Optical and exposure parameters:
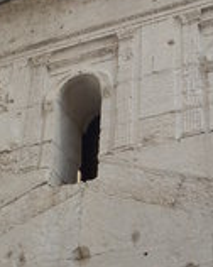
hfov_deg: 16.3
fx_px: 742
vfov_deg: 20.4
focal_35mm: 94
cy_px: 123
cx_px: 101
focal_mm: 6.3
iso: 80
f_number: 8.4
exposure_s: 1/90
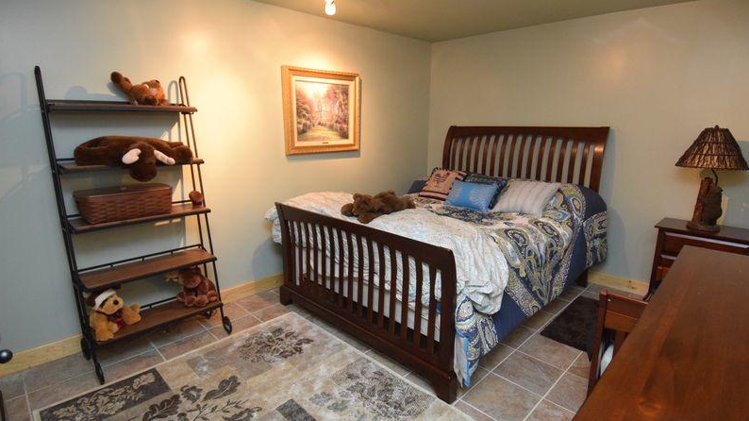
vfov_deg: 58.3
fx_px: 377
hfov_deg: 89.6
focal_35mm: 19
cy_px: 214
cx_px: 373
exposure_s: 1/60
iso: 3200
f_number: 4
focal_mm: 12
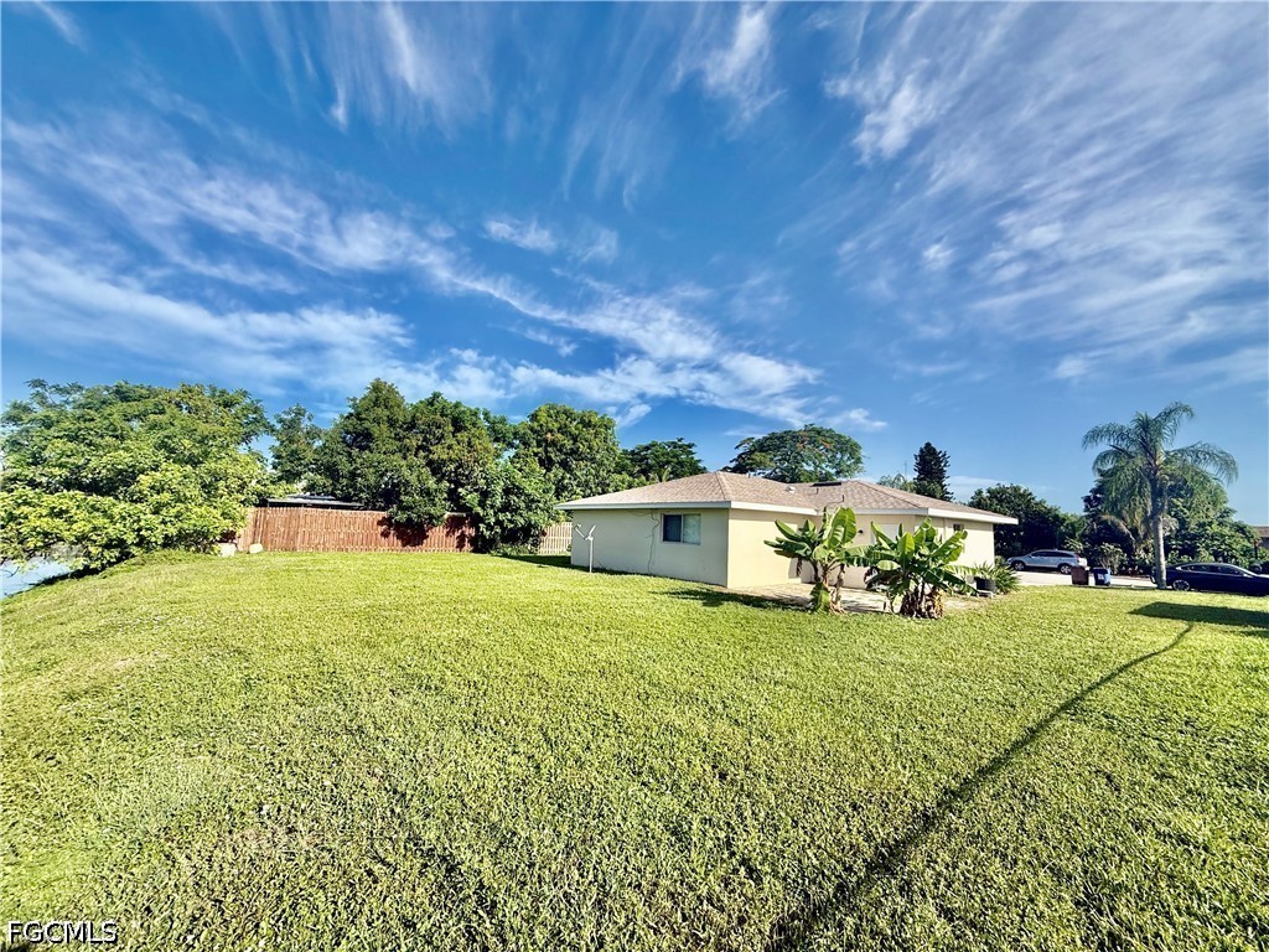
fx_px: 513
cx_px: 634
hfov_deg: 102.1
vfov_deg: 85.7
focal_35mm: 14
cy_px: 476
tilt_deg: +6.3
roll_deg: -1.8
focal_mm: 2.22
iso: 50
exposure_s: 1/2024
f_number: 2.2
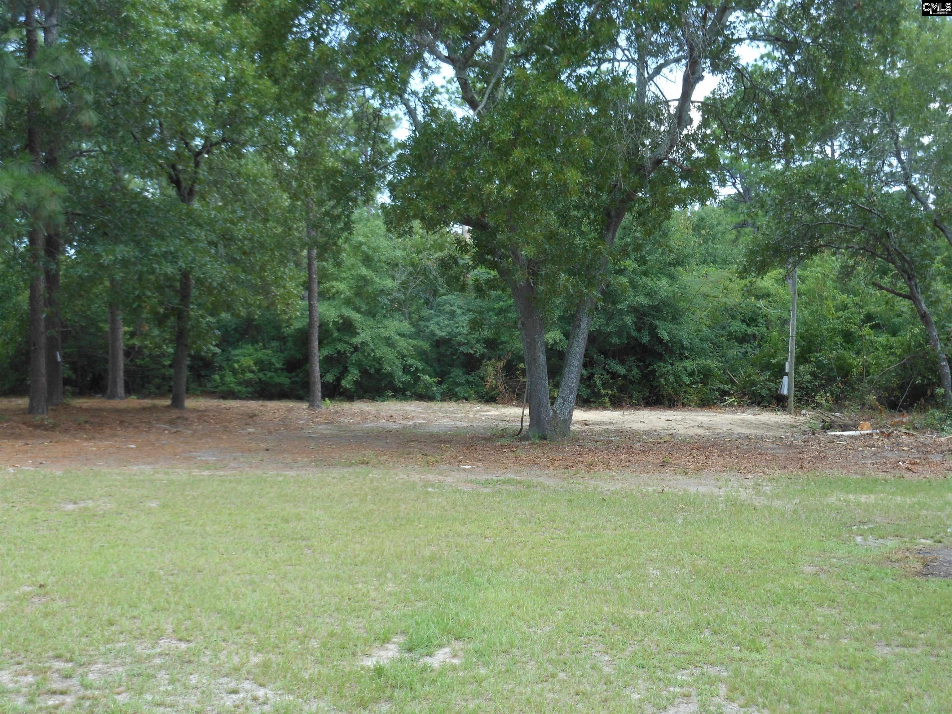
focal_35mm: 45
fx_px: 1238
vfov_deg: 32.2
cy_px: 357
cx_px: 476
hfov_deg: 42.1
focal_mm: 8.1
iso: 80
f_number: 4.6
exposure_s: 1/80
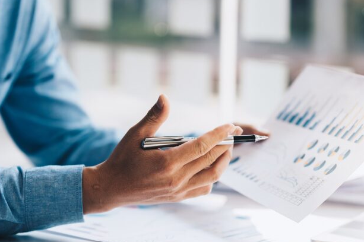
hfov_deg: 18.4
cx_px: 222
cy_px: 142
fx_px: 1122
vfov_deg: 12.3
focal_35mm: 111
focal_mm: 85
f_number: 2.2
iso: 100
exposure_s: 1/250
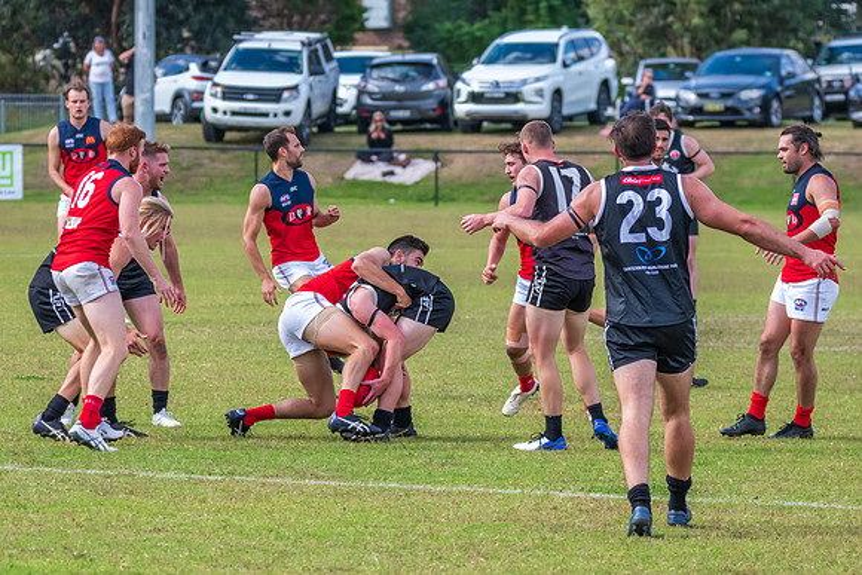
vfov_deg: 3.7
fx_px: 8808
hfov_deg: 5.6
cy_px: 322
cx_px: 348
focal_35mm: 368
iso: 1250
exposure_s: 1/1600
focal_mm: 200
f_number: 7.1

Request ▸
Reproduce every line above as written, skipping pictures.

Answer space ▸
hfov_deg: 16.3
fx_px: 742
vfov_deg: 20.4
focal_35mm: 94
cy_px: 123
cx_px: 101
focal_mm: 6.3
iso: 80
f_number: 8.4
exposure_s: 1/90
vfov_deg: 58.3
fx_px: 377
hfov_deg: 89.6
focal_35mm: 19
cy_px: 214
cx_px: 373
exposure_s: 1/60
iso: 3200
f_number: 4
focal_mm: 12
fx_px: 513
cx_px: 634
hfov_deg: 102.1
vfov_deg: 85.7
focal_35mm: 14
cy_px: 476
tilt_deg: +6.3
roll_deg: -1.8
focal_mm: 2.22
iso: 50
exposure_s: 1/2024
f_number: 2.2
focal_35mm: 45
fx_px: 1238
vfov_deg: 32.2
cy_px: 357
cx_px: 476
hfov_deg: 42.1
focal_mm: 8.1
iso: 80
f_number: 4.6
exposure_s: 1/80
hfov_deg: 18.4
cx_px: 222
cy_px: 142
fx_px: 1122
vfov_deg: 12.3
focal_35mm: 111
focal_mm: 85
f_number: 2.2
iso: 100
exposure_s: 1/250
vfov_deg: 3.7
fx_px: 8808
hfov_deg: 5.6
cy_px: 322
cx_px: 348
focal_35mm: 368
iso: 1250
exposure_s: 1/1600
focal_mm: 200
f_number: 7.1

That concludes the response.